Shelden Gibbs, CEL ’20, has always had a passion for fashion — bow ties, in particular. 

He loves them so much that when he went shopping, he got frustrated at the limited selection and started cutting up shirts to make his own. And when he wore these self-made ties out of the house, he would get so many compliments that he knew he was on to something.

So, seven years ago at just 10 years old, Gibbs founded Classic Knot to bring his bow ties to the world.

“A bow tie is like a piece of art,” he says. “It adds character.”

As Gibbs has grown, so has his business. Though he still hand crafts each bow tie, he’s scaled up production, invested in new equipment and expanded his product line to include such accessories as socks, neckties and shirts. 

“When I first started the business, I was a kid in an adult world,” he says. “There were some things I didn’t understand, and some adults just don’t take kids seriously. Now I’m at a point where I can grasp everything and run with it.”

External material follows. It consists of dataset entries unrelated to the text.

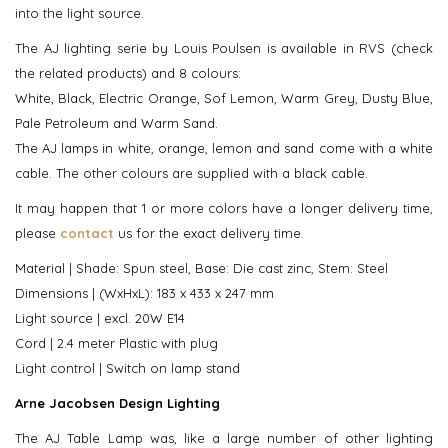
into the light source.
The AJ lighting serie by Louis Poulsen is available in RVS (check
the related products) and 8 colours:
White, Black, Electric Orange, Sof Lemon, Warm Grey, Dusty Blue,
Pale Petroleum and Warm Sand.
The AJ lamps in white, orange, lemon and sand come with a white
cable. The other colours are supplied with a black cable.
It may happen that 1 or more colors have a longer delivery time,
please
contact
us for the exact delivery time.
Material | Shade: Spun steel, Base: Die cast zinc, Stem: Steel
Dimensions | (WxHxL): 183 x 433 x 247 mm
Light source | excl. 20W E14
Cord | 2.4 meter Plastic with plug
Light control | Switch on lamp stand
Arne Jacobsen Design Lighting
The AJ Table Lamp was, like a large number of other lighting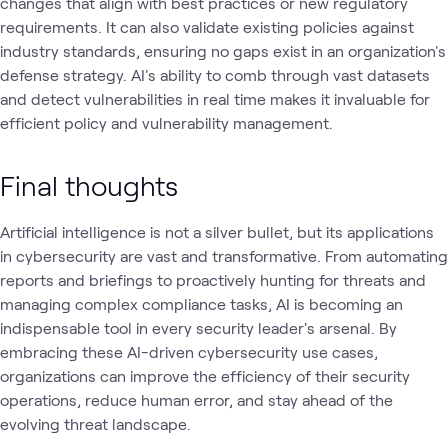
changes that align with best practices or new regulatory
requirements. It can also validate existing policies against
industry standards, ensuring no gaps exist in an organization's
defense strategy. AI's ability to comb through vast datasets
and detect vulnerabilities in real time makes it invaluable for
efficient policy and vulnerability management.
Final thoughts
Artificial intelligence is not a silver bullet, but its applications
in cybersecurity are vast and transformative. From automating
reports and briefings to proactively hunting for threats and
managing complex compliance tasks, AI is becoming an
indispensable tool in every security leader's arsenal. By
embracing these AI-driven cybersecurity use cases,
organizations can improve the efficiency of their security
operations, reduce human error, and stay ahead of the
evolving threat landscape.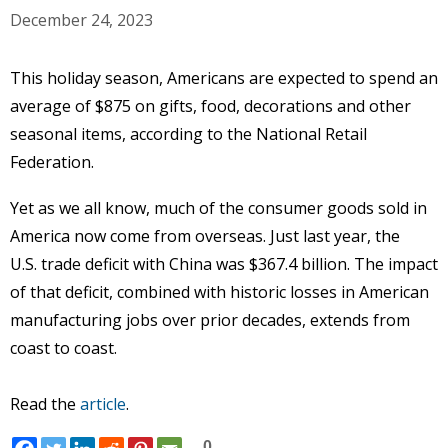
December 24, 2023
This holiday season, Americans are expected to spend an
average of $875 on gifts, food, decorations and other
seasonal items, according to the National Retail
Federation.
Yet as we all know, much of the consumer goods sold in
America now come from overseas. Just last year, the
U.S. trade deficit with China was $367.4 billion. The impact
of that deficit, combined with historic losses in American
manufacturing jobs over prior decades, extends from
coast to coast.
Read the
article
.
0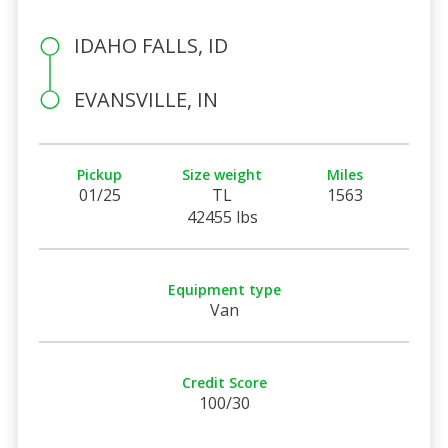
IDAHO FALLS, ID
EVANSVILLE, IN
Pickup
Size weight
Miles
01/25
TL
1563
42455 lbs
Equipment type
Van
Credit Score
100/30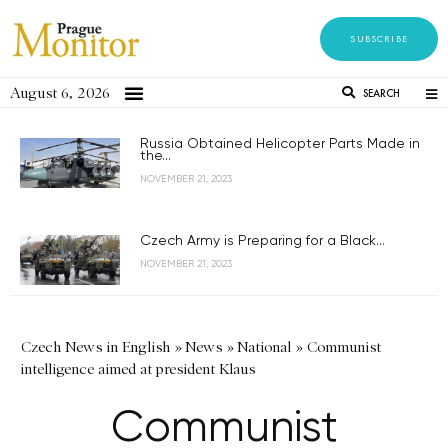
SUBSCRIBE
August 6, 2026
SEARCH
Russia Obtained Helicopter Parts Made in
the...
NOVEMBER 21, 2023
Czech Army is Preparing for a Black...
NOVEMBER 21, 2023
Czech News in English
»
News
»
National
»
Communist
intelligence aimed at president Klaus
Communist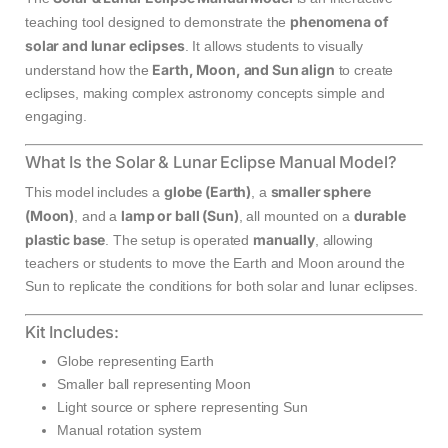
phenomena of
teaching tool designed to demonstrate the
solar and lunar eclipses
. It allows students to visually
Earth, Moon, and Sun align
understand how the
to create
eclipses, making complex astronomy concepts simple and
engaging.
What Is the Solar & Lunar Eclipse Manual Model?
globe (Earth)
smaller sphere
This model includes a
, a
(Moon)
lamp or ball (Sun)
durable
, and a
, all mounted on a
plastic base
manually
. The setup is operated
, allowing
teachers or students to move the Earth and Moon around the
Sun to replicate the conditions for both solar and lunar eclipses.
Kit Includes:
Globe representing Earth
Smaller ball representing Moon
Light source or sphere representing Sun
Manual rotation system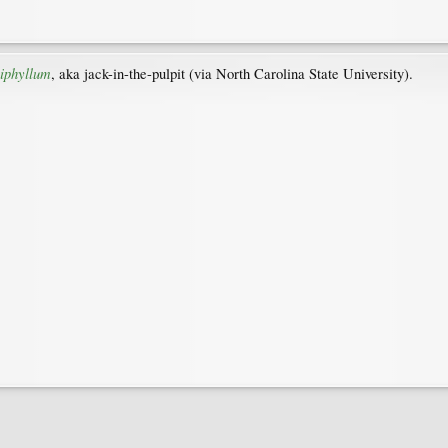
iphyllum
, aka jack-in-the-pulpit (via North Carolina State University).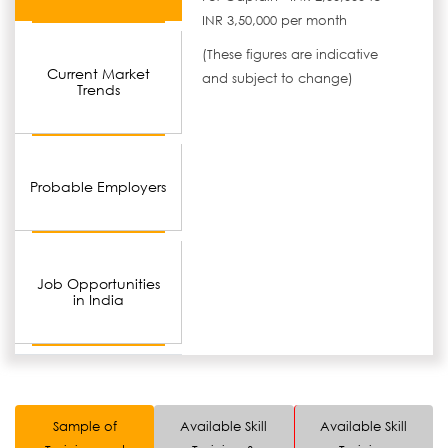
INR 3,50,000 per month
(These figures are indicative
Current Market
and subject to change)
Trends
Probable Employers
Job Opportunities
in India
Sample of
Available Skill
Available Skill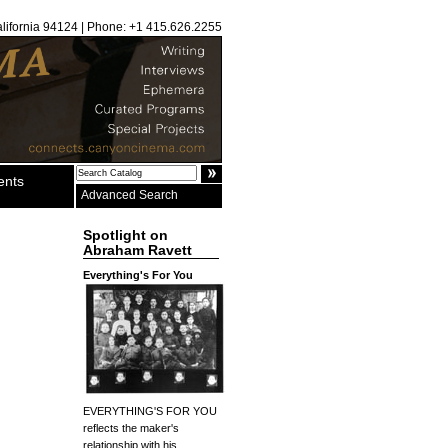
alifornia 94124 | Phone: +1 415.626.2255
ents
Advanced Search
Spotlight on
Abraham Ravett
Everything's For You
EVERYTHING'S FOR YOU
reflects the maker's
relationship with his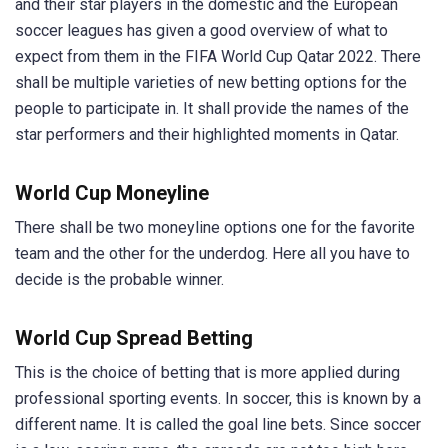
and their star players in the domestic and the European
soccer leagues has given a good overview of what to
expect from them in the FIFA World Cup Qatar 2022. There
shall be multiple varieties of new betting options for the
people to participate in. It shall provide the names of the
star performers and their highlighted moments in Qatar.
World Cup Moneyline
There shall be two moneyline options one for the favorite
team and the other for the underdog. Here all you have to
decide is the probable winner.
World Cup Spread Betting
This is the choice of betting that is more applied during
professional sporting events. In soccer, this is known by a
different name. It is called the goal line bets. Since soccer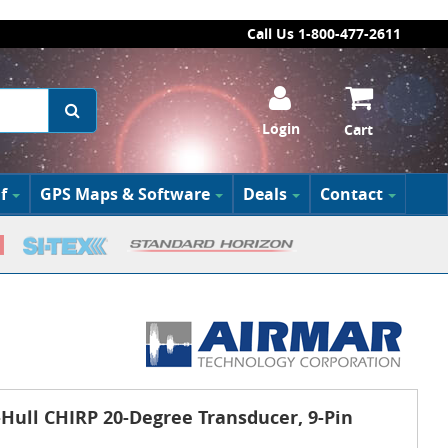
Call Us 1-800-477-2611
Login
Cart
f
GPS Maps & Software
Deals
Contact
ull CHIRP 20-Degree Transducer, 9-Pin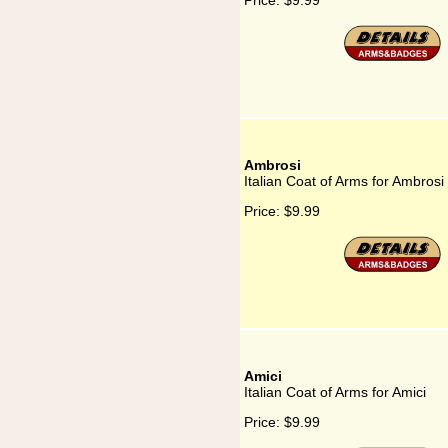
Price:
$9.99
Ambrosi
Italian Coat of Arms for Ambrosi
Price:
$9.99
Amici
Italian Coat of Arms for Amici
Price:
$9.99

Gibbs first connected with the School of Management in 2019 when he enrolled in the Ignite Buffalo Small Business Summer School, where — as a middle schooler — he joined more than 60 fellow entrepreneurs to create his business plan and master his pitch.

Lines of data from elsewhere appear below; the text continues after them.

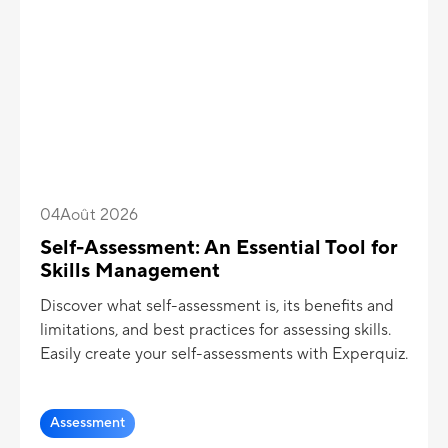
04
Août 2026
Self-Assessment: An Essential Tool for
Skills Management
Discover what self-assessment is, its benefits and
limitations, and best practices for assessing skills.
Easily create your self-assessments with Experquiz.
Assessment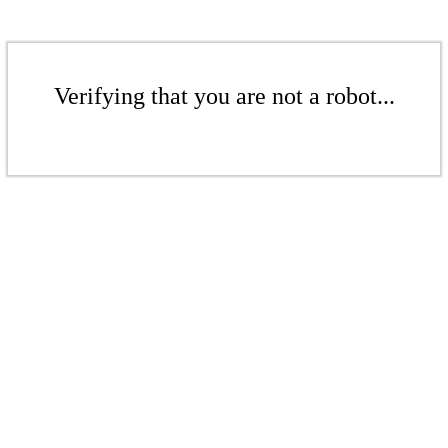
Verifying that you are not a robot...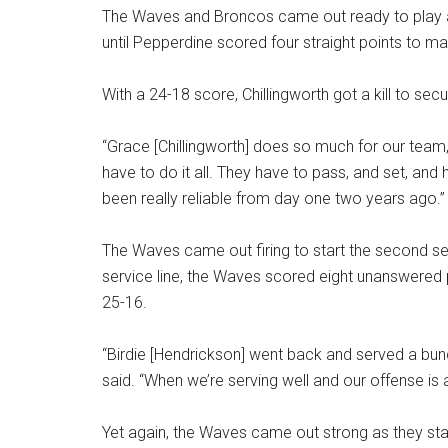
The Waves and Broncos came out ready to play an
until Pepperdine scored four straight points to m
With a 24-18 score, Chillingworth got a kill to secur
“Grace [Chillingworth] does so much for our tea
have to do it all. They have to pass, and set, and h
been really reliable from day one two years ago.”
The Waves came out firing to start the second set
service line, the Waves scored eight unanswered 
25-16.
“Birdie [Hendrickson] went back and served a bunc
said. “When we’re serving well and our offense is 
Yet again, the Waves came out strong as they star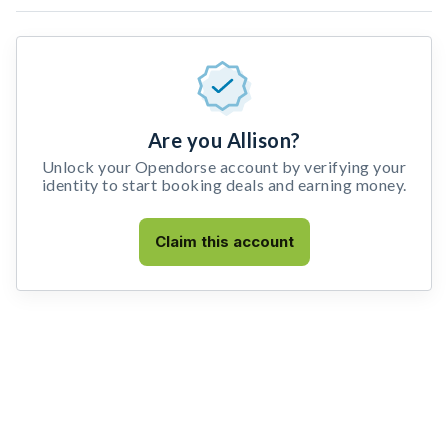
Are you Allison?
Unlock your Opendorse account by verifying your
identity to start booking deals and earning money.
Claim this account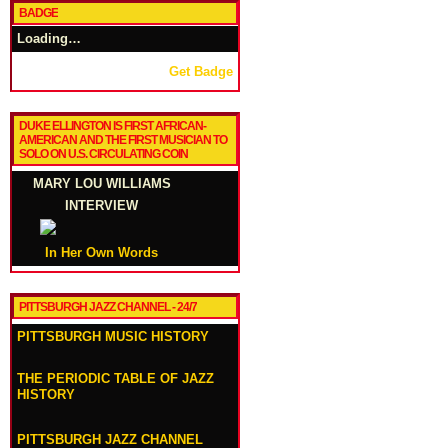
BADGE
Loading…
Get Badge
DUKE ELLINGTON IS FIRST AFRICAN-
AMERICAN AND THE FIRST MUSICIAN TO
SOLO ON U.S. CIRCULATING COIN
MARY LOU WILLIAMS
INTERVIEW
In Her Own Words
PITTSBURGH JAZZ CHANNEL - 24/7
PITTSBURGH MUSIC HISTORY
THE PERIODIC TABLE OF JAZZ
HISTORY
PITTSBURGH JAZZ CHANNEL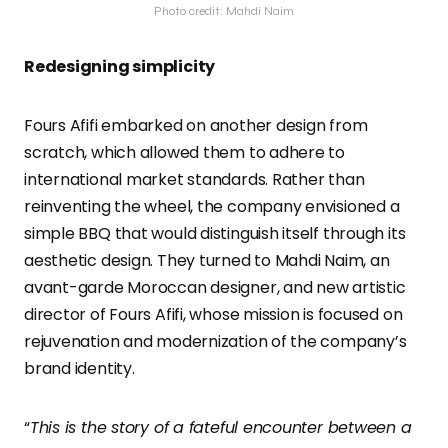
Photo credit: Mahdi Naim
Redesigning simplicity
Fours Afifi embarked on another design from
scratch, which allowed them to adhere to
international market standards. Rather than
reinventing the wheel, the company envisioned a
simple BBQ that would distinguish itself through its
aesthetic design. They turned to Mahdi Naim, an
avant-garde Moroccan designer, and new artistic
director of Fours Afifi, whose mission is focused on
rejuvenation and modernization of the company’s
brand identity.
“
This is the story of a fateful encounter between a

Then in 2020, he enrolled in the Core program at the School of Management’s Center for Entrepreneurial Leadership to help him take his business to the next level. 

The flagship program of the CEL, Core empowers business owners to overcome challenges, create new opportunities and develop meaningful connections in the business community in a peer-based, mentor-driven program delivered over nine months.

“Core was great because I was able to network with other businesspeople and venture out with new ideas,” he says. “But the most important thing I learned was time management. They taught me how to prepare for my orders, or for when I have to do shows or speaking engagements. Balance is such a key.”

Balance is important through all aspects of Gibbs’ life, as he juggles his entrepreneurial responsibilities with the life of a highschooler. When he’s not running his business or studying, he also enjoys playing basketball and going to church with his family every Sunday. 

That family, Gibbs says, is his main support team. 

“It’s really a mental support because sometimes I may need a break and my mom will say, ‘maybe you just need to take a minute and come back to it,’” he says. “She also handles a lot of the statistics and logistics of the business, which helps a lot so I can focus on my product.”

As Gibbs looks ahead to grade 12 at Nichols School, he wants to participate in mock trial. After graduation, he plans to head to college and law school. 

He also wants to give back to the next generation of aspiring young business owners by establishing a youth entrepreneurial mentorship program. 

“When you’re a kid and you get into entrepreneurship you just have to keep pushing,” he says. “Don’t take no for an answer, because you never know when you’re going to get that ‘yes’ to spark your passion.”